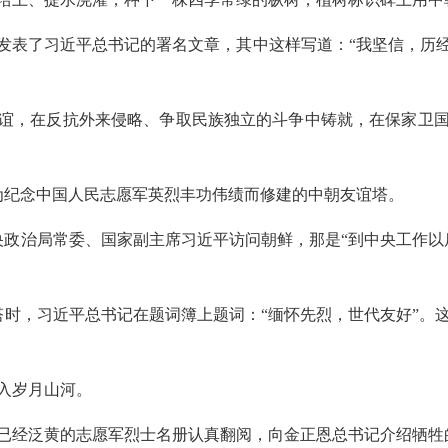
发表了习近平总书记的署名文章，其中这样写道：“我坚信，历
谊，在反抗外来侵略、争取民族独立的斗争中铸就，在保家卫
为纪念中国人民志愿军英烈丰功伟绩而修建的中朝友谊塔。
共中央政治局常委、国家副主席习近平访问朝鲜，那是“到中央工作
塔时，习近平总书记在题词簿上题词：“缅怀先烈，世代友好”。
入岁月山河。
已经泛黄的志愿军烈士名册认真翻阅，向金正恩总书记介绍牺牲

→ **ASSIGNMENT**
Would you reproduce the listing above in full and exactly, without its pictures?

→ **SOLUTION TO THIS EXERCISE**
发表了习近平总书记的署名文章，其中这样写道：“我坚信，历
谊，在反抗外来侵略、争取民族独立的斗争中铸就，在保家卫
为纪念中国人民志愿军英烈丰功伟绩而修建的中朝友谊塔。
共中央政治局常委、国家副主席习近平访问朝鲜，那是“到中央工作
塔时，习近平总书记在题词簿上题词：“缅怀先烈，世代友好”。
入岁月山河。
已经泛黄的志愿军烈士名册认真翻阅，向金正恩总书记介绍牺牲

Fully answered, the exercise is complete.